По-моему, он и сейчас делает то же самое — принимает командование, берет власть над собой.

«С этим не так просто сладить, Джек», — говорю я, словно не понимаю, что с ним на самом деле, словно это всего лишь очередное испытание, из которого можно выйти целым и невредимым.

«Эми придется труднее, — говорит он. И смотрит на меня в упор. — Если у тебя будет выбор, Рэйси, если это будет от тебя зависеть, уходи первым. Жить дальше — вот что трудно. А помирать как раз легко».

«Ну, мне-то выбирать не придется, верно? — говорю я. — Да и никто таких вещей не выбирает. Тем более если он один».

Он смотрит на меня.

«Насчет этого не загадывай. Но все равно, я счастливчик, что уйду первым».

«Эй, погоди, Счастливчик-то у нас я».

Он не улыбается, это не похоже на старую шутку. Я не счастливчик, Счастливчик у нас ты. Он смотрит на меня. У него такой взгляд, точно он все видит, такое лицо, что на него нельзя не смотреть. Я думаю: он был передо мной много лет, но теперь я по-настоящему вижу его. Не Джека Доддса — классного мясника из Бермондси, не Джека — завсегдатая нашей «Кареты». Даже не Большого Джека, Грозу Пустыни, или моего друга-приятеля из Каирского Верблюжьего корпуса. Я вижу самого человека, его собственного, личного Джека Доддса, который принял командование.

«Эми будет труднее, — говорит он. — Кому-то надо о ней позаботиться».

«Она придет с минуты на минуту, — говорю я. — Вместе с Винсом».

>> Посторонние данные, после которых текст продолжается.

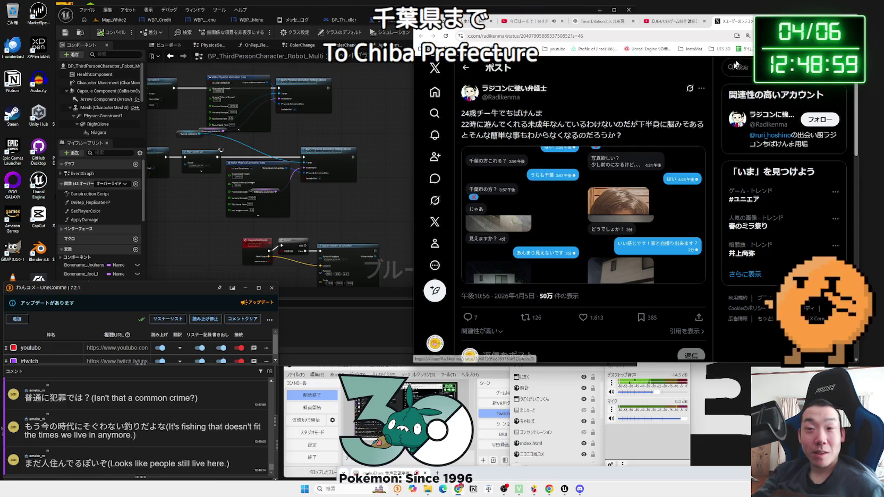
key(ctrl+w)
Switch from the browser to Unreal Engine and save BP_ThirdPersonCharacter_Robot_Multi.
key(ctrl+Tab)
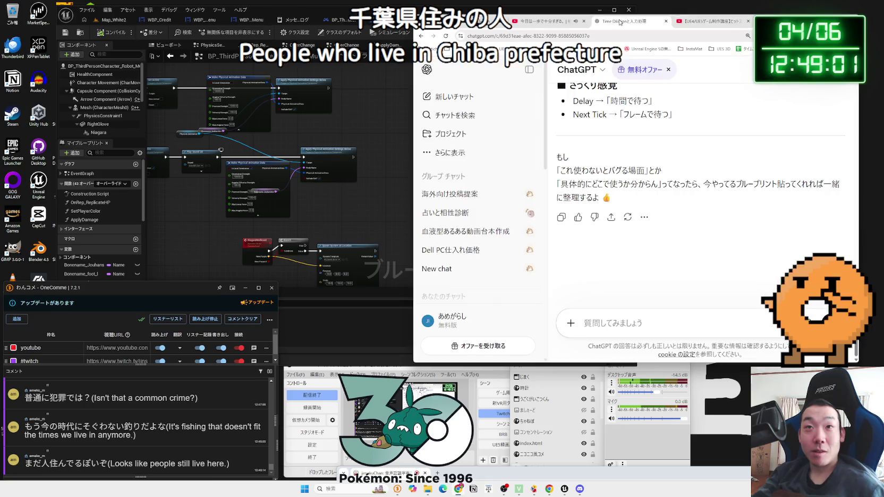
key(ctrl+shift+Tab)
key(alt+Tab)
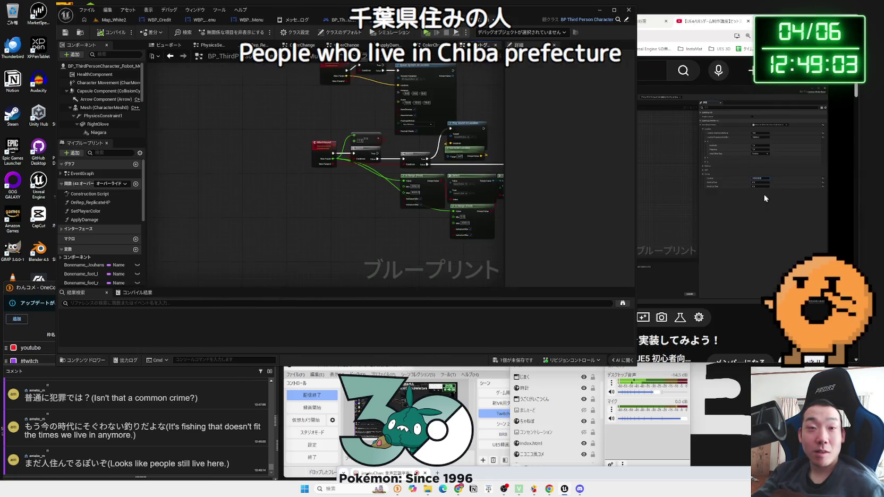
scroll(178, 205, down, 4)
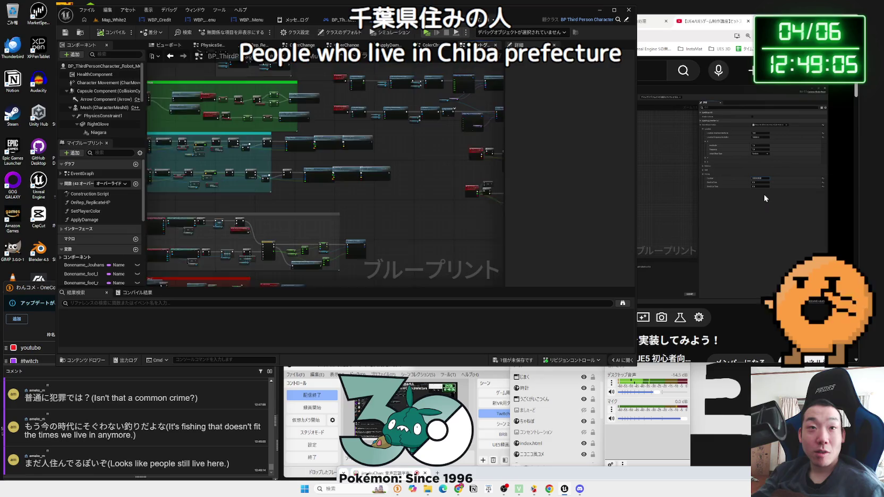
drag(350, 126, 316, 148)
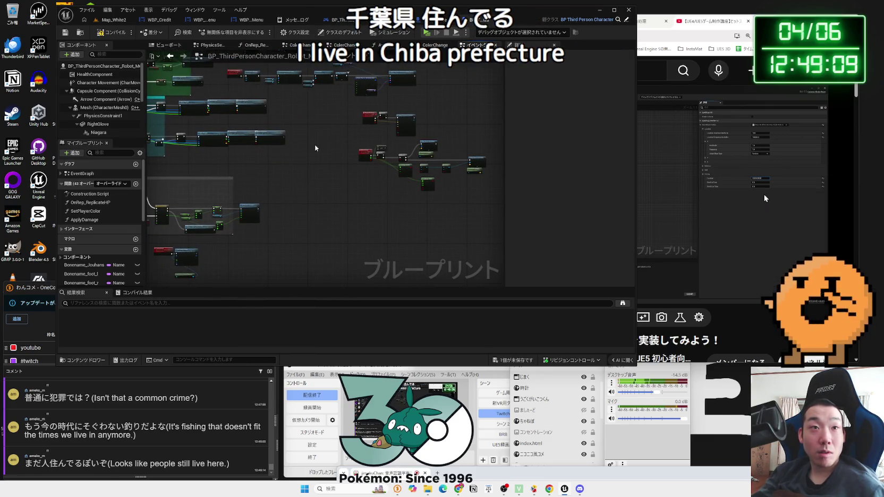
key(ctrl+s)
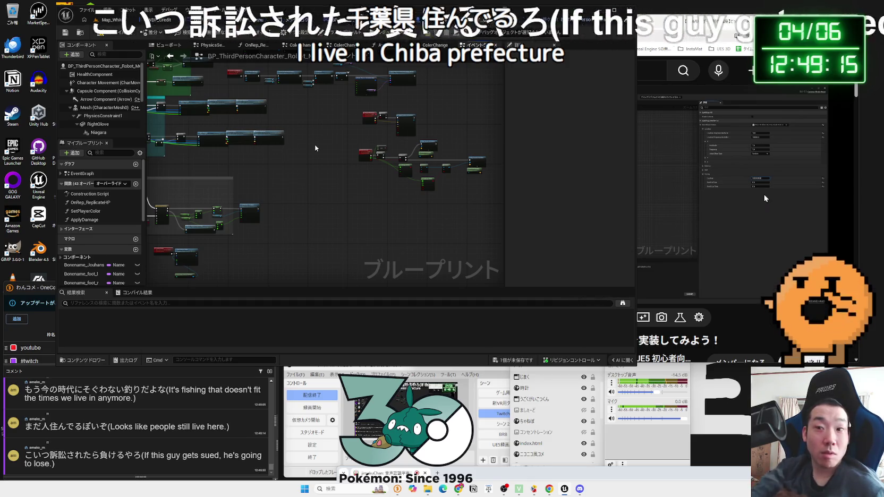
Move Get Player Camera Manager and Start Camera Shake right, away from Play Sound at Location.
click(430, 20)
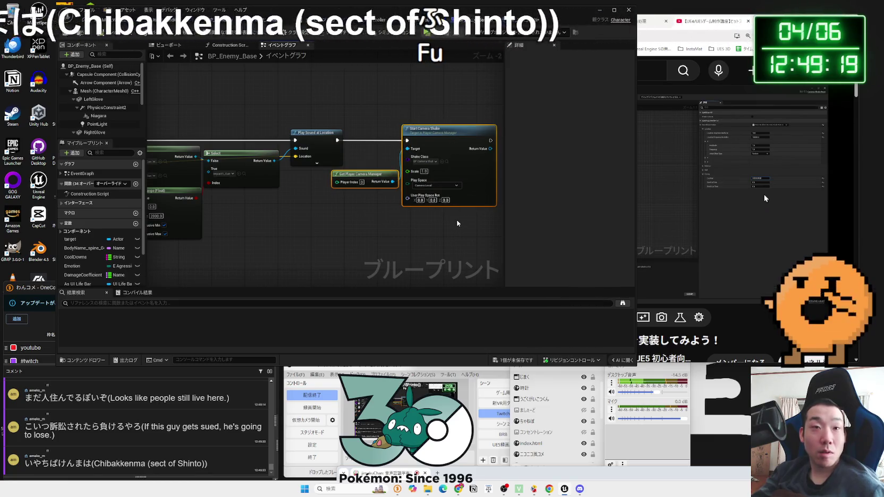
click(524, 20)
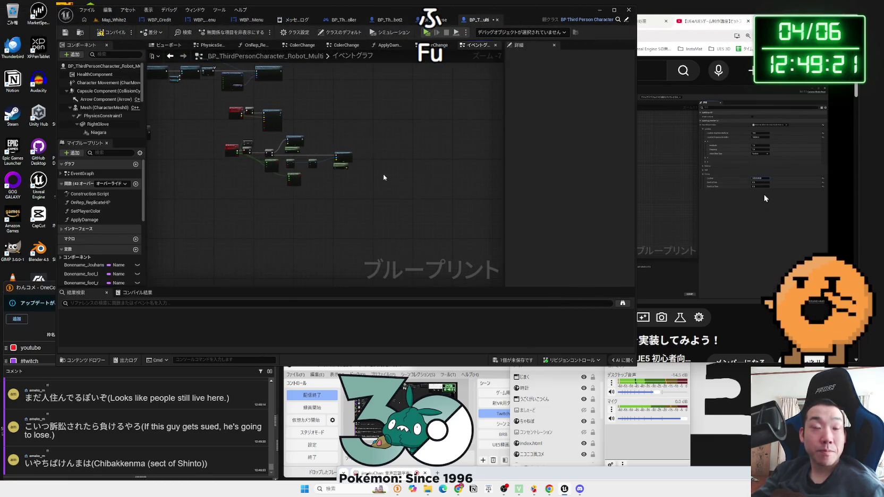
scroll(384, 178, up, 7)
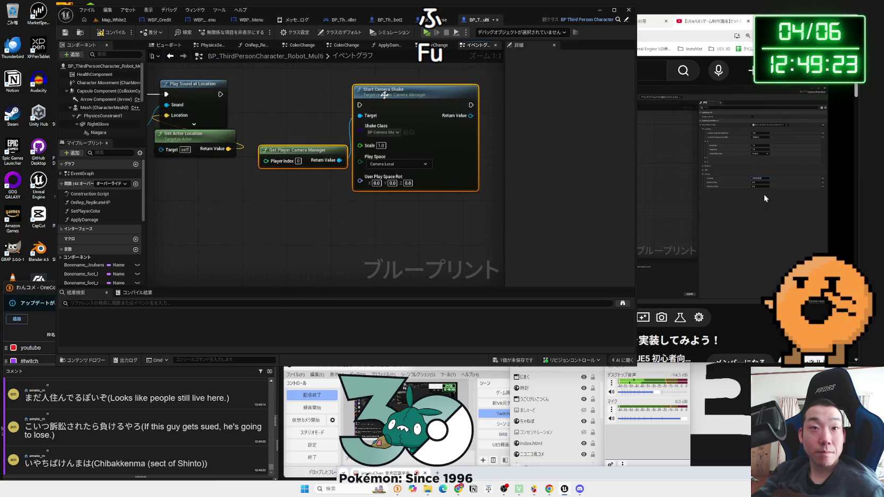
scroll(297, 186, down, 5)
scroll(357, 144, up, 5)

«Я не очень-то много оставляю ей на жизнь».

Я смотрю на то, что у него есть. Кровать да тумбочка рядом. Пожалуй, теперь у него осталось примерно столько же, сколько всегда было у Джун.

«Если я могу чем-то помочь, Джек...» — говорю я.

Его худая рука лежит на одеяле, в ней ничего нет, и я вижу, как его пальцы слегка сгибаются. Потом он закрывает глаза. Вернее, его веки сами скатываются вниз, как шторки, как глаза у той куклы, которую я когда-то подарил Сью на Рождество. На секунду мне кажется... Не паникуй, не паникуй. Во всяком случае; легкие у него работают. Опухоль вокруг шрама, оставшегося после операции, чуть поднимается и опускается.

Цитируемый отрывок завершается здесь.